■ **Required tasks**
1 > Write out the passage of the text on umbrella wattle that opens with the words containing "Acacia ixiophylla, commonly" and closes with "pods more or less constricted between the seeds.".
2 > In one to three sentences, explain why the plant described in the text on umbrella wattle bears the specific epithet ixiophylla.

■ **Document segment**
Acacia ixiophylla, commonly known as umbrella wattle or sticky leaved wattle, is a species of flowering plant in the family Fabaceae and is endemic to eastern Australia. It is a spreading shrub with leathery, narrowly oblong to elliptic phyllodes, spherical heads of light golden yellow flowers and thinly crusty, linear pods more or less constricted between the seeds.

==Description==
Acacia ixiophylla is a spreading shrub that typically grows to a height of 1–4 m and often has sticky branchlets covered with star-shaped and simple hairs. The phyllodes are leathery, narrowly oblong to elliptic, mostly 20–45 mm long, 2–10 mm wide and sticky, with three to seven more or less raised veins. The flowers are borne in spherical heads in two or three racemes on peduncles 2–5 mm long, each head 5–9 mm in diameter with 20 to 45 light golden yellow flowers. Flowering occurs from August to October, and the pods are linear, more or less curved or slightly coiled, up to 70 mm long, 2–5 mm wide and more or less constricted between the seeds. The seeds are oblong to narrowly oblong, 4–5 mm long and glossy brown-black with an aril on the end.

==Taxonomy==
Acacia ixiophylla was first formally described in 1842 by the botanist George Bentham in Hooker's London Journal of Botany from specimens collected north of the Liverpool Plains by Allan Cunningham.
The specific epithet (ixiophylla) is in reference to the sticky or viscid nature of the phyllodes.

==Distribution and habitat==
This wattle is usually found along the western slopes and plains of the Great Dividing Range from Mount Wilson New South Wales to Miles in Queensland with sporadic occurrences as far north as Alpha and near Jericho. It favours gravelly and sandy soils as a part of woodland containing species of Casuarina, Eucalyptus and Callitris.

==Conservation status==
Acacia ixiophylla is listed as 'least concern' under the Queensland Government Nature Conservation Act 1992.

■ **Data extract**
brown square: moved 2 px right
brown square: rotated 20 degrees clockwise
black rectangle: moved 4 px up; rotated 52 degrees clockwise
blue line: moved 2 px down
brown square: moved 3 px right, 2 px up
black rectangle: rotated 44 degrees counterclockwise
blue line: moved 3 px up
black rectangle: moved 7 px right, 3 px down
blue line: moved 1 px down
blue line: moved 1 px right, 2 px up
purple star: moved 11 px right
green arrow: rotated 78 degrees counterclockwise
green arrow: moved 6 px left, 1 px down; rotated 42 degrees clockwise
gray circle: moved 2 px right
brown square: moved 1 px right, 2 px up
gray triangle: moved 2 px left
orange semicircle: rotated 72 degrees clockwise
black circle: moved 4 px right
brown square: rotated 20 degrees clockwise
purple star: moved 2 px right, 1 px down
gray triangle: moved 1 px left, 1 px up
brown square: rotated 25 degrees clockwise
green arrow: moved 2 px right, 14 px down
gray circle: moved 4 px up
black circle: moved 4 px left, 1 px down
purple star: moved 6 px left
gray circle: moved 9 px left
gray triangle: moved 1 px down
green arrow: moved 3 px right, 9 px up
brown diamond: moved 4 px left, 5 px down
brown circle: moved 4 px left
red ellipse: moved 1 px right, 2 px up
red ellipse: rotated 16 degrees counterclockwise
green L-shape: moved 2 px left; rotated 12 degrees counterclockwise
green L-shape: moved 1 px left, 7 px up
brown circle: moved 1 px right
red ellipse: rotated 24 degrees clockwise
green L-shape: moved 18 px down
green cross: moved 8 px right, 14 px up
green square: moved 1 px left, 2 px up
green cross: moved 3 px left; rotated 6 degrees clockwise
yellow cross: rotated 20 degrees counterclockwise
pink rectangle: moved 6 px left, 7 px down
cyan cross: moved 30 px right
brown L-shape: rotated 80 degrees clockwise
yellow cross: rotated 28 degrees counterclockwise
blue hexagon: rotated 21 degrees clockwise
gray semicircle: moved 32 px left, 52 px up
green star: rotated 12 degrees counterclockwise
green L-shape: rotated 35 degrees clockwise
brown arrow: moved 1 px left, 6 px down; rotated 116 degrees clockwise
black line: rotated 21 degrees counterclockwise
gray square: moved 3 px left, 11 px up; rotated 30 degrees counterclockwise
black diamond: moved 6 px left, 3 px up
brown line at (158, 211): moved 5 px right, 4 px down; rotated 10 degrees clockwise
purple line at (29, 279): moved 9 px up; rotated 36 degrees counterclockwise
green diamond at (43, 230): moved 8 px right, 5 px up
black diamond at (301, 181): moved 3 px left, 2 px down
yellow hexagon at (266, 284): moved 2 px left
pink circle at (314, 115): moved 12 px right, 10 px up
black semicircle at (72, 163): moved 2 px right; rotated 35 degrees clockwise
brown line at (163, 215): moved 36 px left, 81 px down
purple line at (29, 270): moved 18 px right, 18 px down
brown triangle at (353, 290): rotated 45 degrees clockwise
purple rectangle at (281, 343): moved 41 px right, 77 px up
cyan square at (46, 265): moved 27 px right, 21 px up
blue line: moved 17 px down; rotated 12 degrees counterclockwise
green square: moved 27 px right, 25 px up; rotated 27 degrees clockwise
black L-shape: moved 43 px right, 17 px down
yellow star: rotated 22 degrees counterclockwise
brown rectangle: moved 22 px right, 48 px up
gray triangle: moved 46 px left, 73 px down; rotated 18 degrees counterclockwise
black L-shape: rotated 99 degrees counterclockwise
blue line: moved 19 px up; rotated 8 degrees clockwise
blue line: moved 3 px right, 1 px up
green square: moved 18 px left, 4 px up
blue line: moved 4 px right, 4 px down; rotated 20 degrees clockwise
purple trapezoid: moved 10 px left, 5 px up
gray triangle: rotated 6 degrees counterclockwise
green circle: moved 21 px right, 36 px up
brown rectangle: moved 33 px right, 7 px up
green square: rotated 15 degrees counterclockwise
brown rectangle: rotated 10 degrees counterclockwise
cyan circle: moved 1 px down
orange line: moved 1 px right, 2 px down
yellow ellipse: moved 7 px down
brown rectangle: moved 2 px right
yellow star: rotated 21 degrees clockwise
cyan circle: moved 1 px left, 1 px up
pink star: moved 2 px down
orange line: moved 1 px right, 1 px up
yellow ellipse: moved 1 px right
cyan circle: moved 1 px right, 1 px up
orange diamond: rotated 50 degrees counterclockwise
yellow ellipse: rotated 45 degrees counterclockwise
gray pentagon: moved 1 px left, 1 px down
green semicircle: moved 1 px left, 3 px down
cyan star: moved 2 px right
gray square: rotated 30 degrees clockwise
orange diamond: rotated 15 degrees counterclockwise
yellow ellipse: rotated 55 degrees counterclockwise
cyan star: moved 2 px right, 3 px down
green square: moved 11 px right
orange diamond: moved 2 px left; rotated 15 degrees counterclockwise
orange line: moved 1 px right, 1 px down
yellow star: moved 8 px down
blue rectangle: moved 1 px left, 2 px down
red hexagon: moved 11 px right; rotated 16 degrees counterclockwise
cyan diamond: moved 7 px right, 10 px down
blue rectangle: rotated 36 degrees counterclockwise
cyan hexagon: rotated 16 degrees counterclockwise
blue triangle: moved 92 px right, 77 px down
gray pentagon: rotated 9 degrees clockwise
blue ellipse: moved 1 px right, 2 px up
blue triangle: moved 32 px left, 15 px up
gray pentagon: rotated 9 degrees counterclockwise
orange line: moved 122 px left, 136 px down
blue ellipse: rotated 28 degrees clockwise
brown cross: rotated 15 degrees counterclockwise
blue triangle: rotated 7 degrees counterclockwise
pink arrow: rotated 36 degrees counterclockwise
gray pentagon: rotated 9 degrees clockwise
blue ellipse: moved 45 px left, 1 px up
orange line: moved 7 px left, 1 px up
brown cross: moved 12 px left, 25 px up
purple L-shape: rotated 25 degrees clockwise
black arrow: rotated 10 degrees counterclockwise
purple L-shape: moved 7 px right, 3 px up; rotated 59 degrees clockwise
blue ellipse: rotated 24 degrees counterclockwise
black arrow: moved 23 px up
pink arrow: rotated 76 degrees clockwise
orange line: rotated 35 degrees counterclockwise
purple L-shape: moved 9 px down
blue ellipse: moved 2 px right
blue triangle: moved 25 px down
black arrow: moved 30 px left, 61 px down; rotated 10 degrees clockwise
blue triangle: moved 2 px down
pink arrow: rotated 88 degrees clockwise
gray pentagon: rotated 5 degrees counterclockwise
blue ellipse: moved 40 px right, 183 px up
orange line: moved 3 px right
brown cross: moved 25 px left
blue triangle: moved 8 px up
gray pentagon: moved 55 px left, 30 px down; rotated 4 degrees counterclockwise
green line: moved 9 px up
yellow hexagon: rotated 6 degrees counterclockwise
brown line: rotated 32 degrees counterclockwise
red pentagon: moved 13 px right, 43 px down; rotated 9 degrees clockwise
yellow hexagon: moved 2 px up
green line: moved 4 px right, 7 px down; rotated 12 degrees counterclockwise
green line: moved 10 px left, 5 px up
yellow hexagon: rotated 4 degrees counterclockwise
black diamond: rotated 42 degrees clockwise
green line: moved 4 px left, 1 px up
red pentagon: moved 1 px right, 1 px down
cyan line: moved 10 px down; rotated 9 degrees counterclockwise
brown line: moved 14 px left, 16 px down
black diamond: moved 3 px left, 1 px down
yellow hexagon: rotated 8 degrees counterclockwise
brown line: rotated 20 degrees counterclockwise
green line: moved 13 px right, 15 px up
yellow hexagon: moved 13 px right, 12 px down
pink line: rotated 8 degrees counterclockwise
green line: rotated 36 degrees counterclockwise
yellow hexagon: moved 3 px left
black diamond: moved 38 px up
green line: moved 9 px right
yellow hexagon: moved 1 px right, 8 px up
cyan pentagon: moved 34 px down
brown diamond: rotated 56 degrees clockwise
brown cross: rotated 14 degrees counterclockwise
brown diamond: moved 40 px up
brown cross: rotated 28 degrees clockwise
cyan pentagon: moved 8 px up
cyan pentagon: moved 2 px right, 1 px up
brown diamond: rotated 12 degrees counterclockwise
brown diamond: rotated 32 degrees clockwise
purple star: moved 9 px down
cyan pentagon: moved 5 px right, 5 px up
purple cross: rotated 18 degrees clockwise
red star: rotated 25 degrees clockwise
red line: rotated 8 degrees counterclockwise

■ **Exercise results**
1 >
Acacia ixiophylla, commonly known as umbrella wattle or sticky leaved wattle, is a species of flowering plant in the family Fabaceae and is endemic to eastern Australia. It is a spreading shrub with leathery, narrowly oblong to elliptic phyllodes, spherical heads of light golden yellow flowers and thinly crusty, linear pods more or less constricted between the seeds.

2 > The epithet ixiophylla refers to the sticky or viscid nature of the plant's phyllodes.